52 Hours on the California Zephyr

52 Hours on the California Zephyr

California Zephyr - Hogarth Ferguson

When it came time to plan a fall trip, the question was not “Where do we want to go?” it was “What train do we want to take?” Our choices were between the Empire Builder, the Southwest Chief, and the California Zephyr; we chose the latter, the longest of the three and the train with the best mountain views.

Our train departed California’s Emeryville Station with us in the final car of the train, which turned out to be advantageous, allowing us to see the entire train as it snaked through the mountains, the first of which was the Sierra Nevada range, which was a few hours outside Emeryville.

This part of our journey was a little after noon, which made it the perfect time to exit our room and walk down a few cars to take in the view in the gallery car. With windows up to the ceiling offering panoramic views, booths with tables to play cards, and chairs facing outward, this car was going to be where we spent a lot of the day. This car would introduce us to a woman from Germany traveling to see friends in Denver, a gentleman from India traveling around the country via rail, as well as a few Amish families on the return journey of an epic train trip that included Seattle and San Francisco.


The weather for this leg of the trip was amazing, bright sunshine, perfect for seeing the valleys and mountains as we zipped up until we reached Donner Pass, Donner Lake, eventually heading down into Reno.

After Reno, the daylight faded and it was time to retire to our room, which I would suggest to anyone. The roommette is the perfect for accommodation for long-distance trains. We had a late night stop in Salt Lake City followed by daylight breaking in the middle of Utah. Watching the sunrise over the desert is stunning.

Shortly before noon the tracks met up with the Colorado River and entered Ruby Canyon, a red sandstone canyon on the Utah/Colorado border. This part of the journey was my absolute favorite, following the Colorado River up through three canyons, Glenwood, Gore, and Byers Canyons, as well as the “tunnel district,” where you can see three tunnels you are about to go through. In addition to this, the train passes into the 6.2 mile long Moffat Tunnel going under the continental divide.

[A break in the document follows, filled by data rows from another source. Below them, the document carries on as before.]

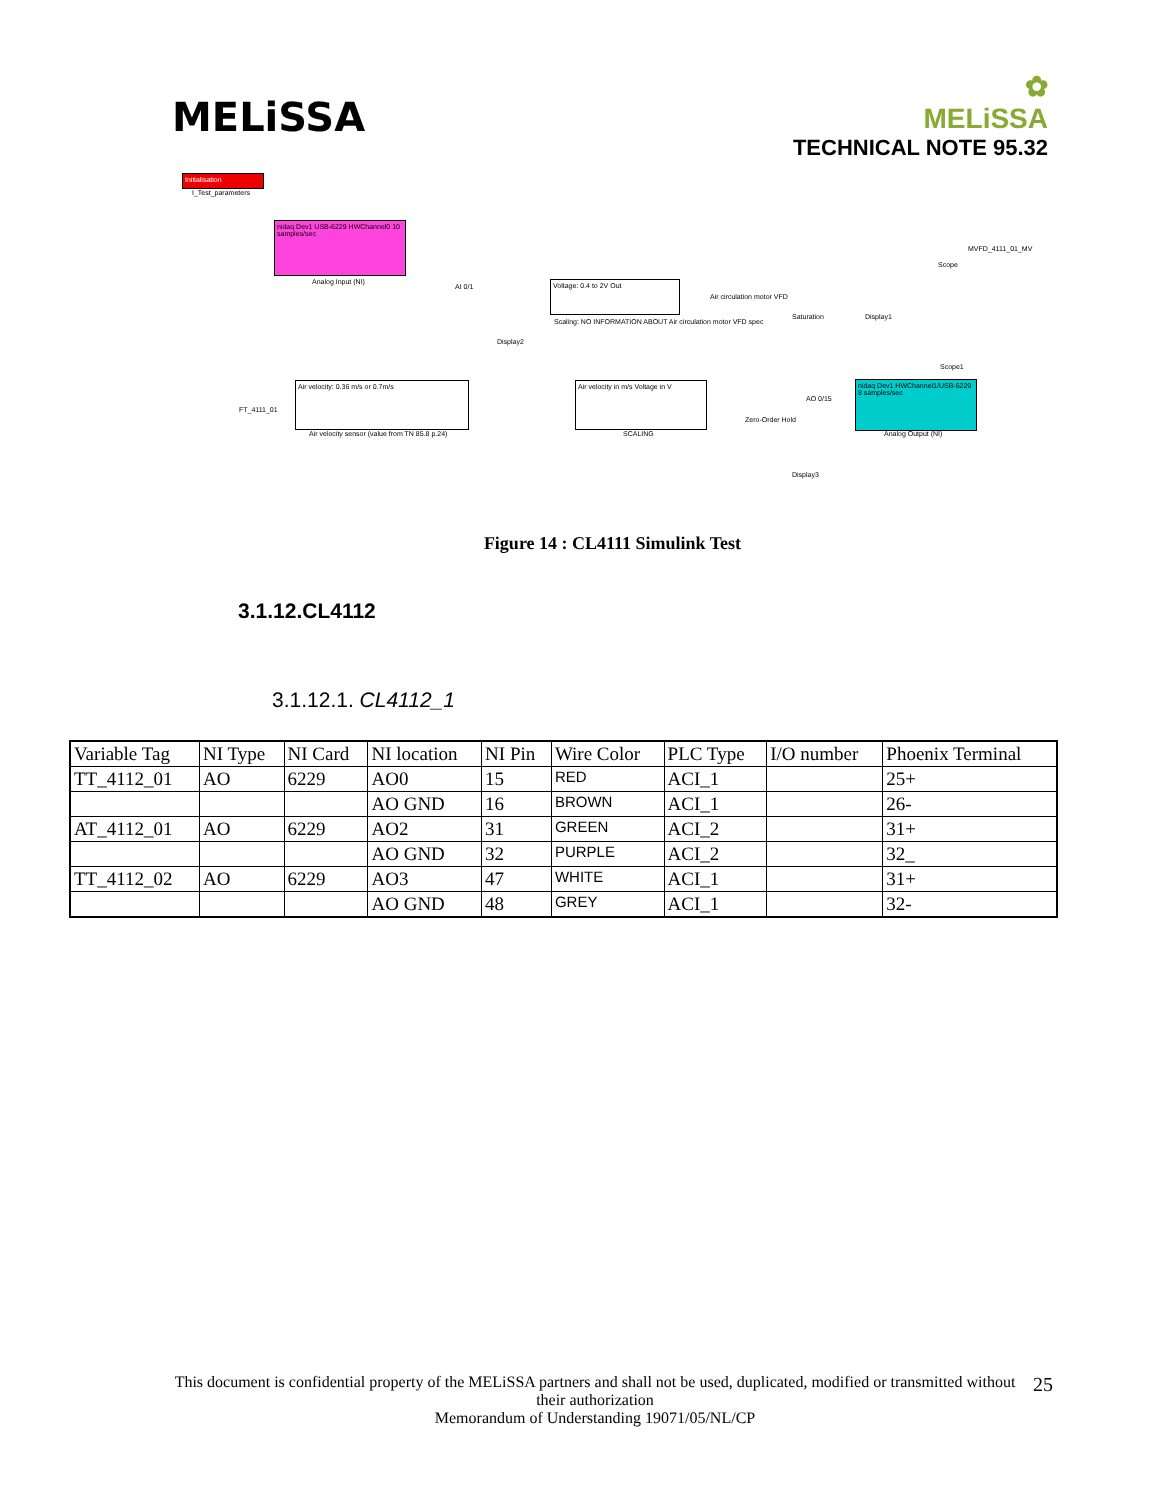MELiSSA
✿
MELiSSA
TECHNICAL NOTE 95.32
Initialisation
I_Test_parameters
nidaq Dev1 USB-6229 HWChannel0 10 samples/sec
Analog Input (NI) Voltage: 0.4 to 2V Out
Scaling: NO INFORMATION ABOUT Air circulation motor VFD spec
Air circulation motor VFD
Saturation Display1
Display2
Scope
MVFD_4111_01_MV
Scope1
FT_4111_01
Air velocity: 0.36 m/s or 0.7m/s
Air velocity sensor (value from TN 85.8 p.24)
Air velocity in m/s Voltage in V
SCALING
Zero-Order Hold
AO 0/15
nidaq Dev1 HWChannel1/USB-6229 8 samples/sec
Analog Output (NI)
Display3
AI 0/1
Figure 14 : CL4111 Simulink Test
3.1.12.CL4112
3.1.12.1. CL4112_1
| Variable Tag | NI Type | NI Card | NI location | NI Pin | Wire Color | PLC Type | I/O number | Phoenix Terminal |
| TT_4112_01 | AO | 6229 | AO0 | 15 | RED | ACI_1 | | 25+ |
| | | | AO GND | 16 | BROWN | ACI_1 | | 26- |
| AT_4112_01 | AO | 6229 | AO2 | 31 | GREEN | ACI_2 | | 31+ |
| | | | AO GND | 32 | PURPLE | ACI_2 | | 32_ |
| TT_4112_02 | AO | 6229 | AO3 | 47 | WHITE | ACI_1 | | 31+ |
| | | | AO GND | 48 | GREY | ACI_1 | | 32- |
This document is confidential property of the MELiSSA partners and shall not be used, duplicated, modified or transmitted without their authorization
Memorandum of Understanding 19071/05/NL/CP
25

As the train traces the Colorado River, kayakers, rafters, and paddle boarders populate the river, waving in their unique and imaginative ways to the passing train.

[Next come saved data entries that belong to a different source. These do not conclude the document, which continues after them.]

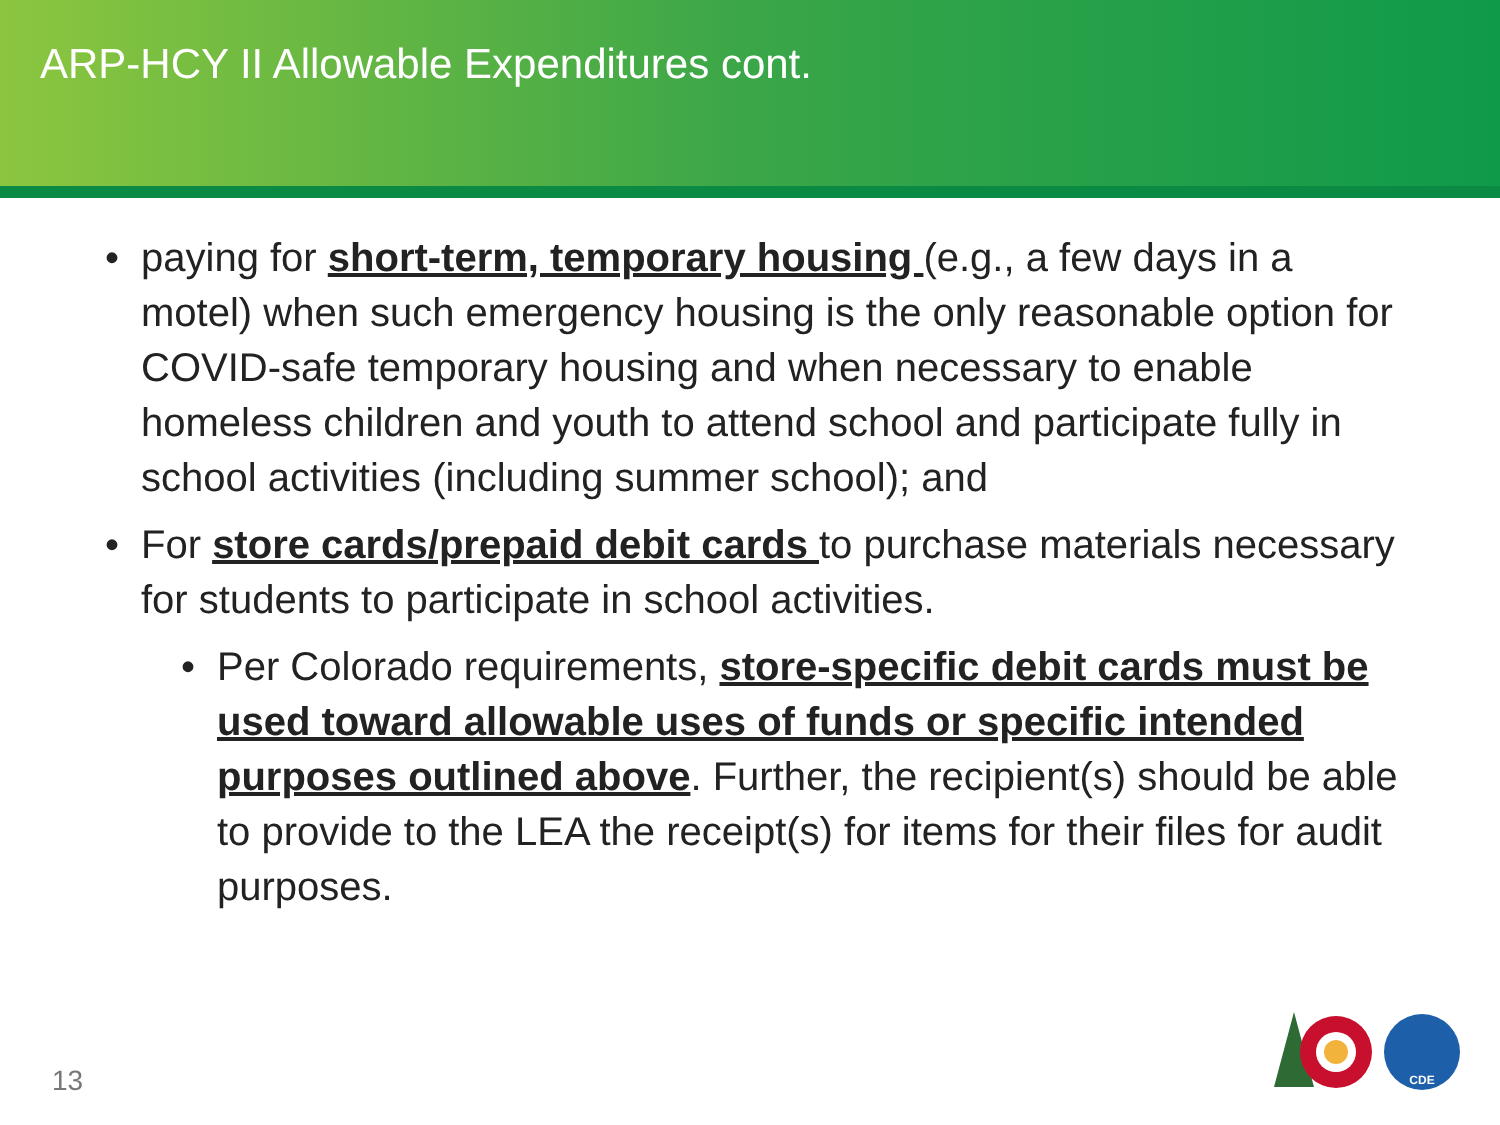ARP-HCY II Allowable Expenditures cont.
• paying for short-term, temporary housing (e.g., a few days in a motel) when such emergency housing is the only reasonable option for COVID-safe temporary housing and when necessary to enable homeless children and youth to attend school and participate fully in school activities (including summer school); and
• For store cards/prepaid debit cards to purchase materials necessary for students to participate in school activities.
• Per Colorado requirements, store-specific debit cards must be used toward allowable uses of funds or specific intended purposes outlined above. Further, the recipient(s) should be able to provide to the LEA the receipt(s) for items for their files for audit purposes.
13
CDE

Tunnel District - Hogarth Ferguson

The rest of the ride into Denver is a scenic wonder, still following the Colorado River but entering the Rocky Mountains. Our views in the mountains were accompanied by a mist, giving us an almost surreal view of the tree spotted mountain side.

Our train arrived early into Denver, giving us time to explore their gorgeous station and a few blocks of their downtown area. A walk back to the train, and a new set of passengers saw us out of the station on time and onward to the corn covered plains and flat expanse that is Nebraska and Iowa. The night was a good sleep and the sunrise over the cornfields was beautiful, which happened a few hours outside of Chicago.

With this leg of our trip coming to an end, 52 hours of seeing the country 10 feet above the rails, 25 rolls of film, countless stories, and every type of scenery the USA has to offer behind us, there is no question that this is the best way to travel. Our next trip? We’ll be heading south, seeking another unique and beautiful ride on the rails.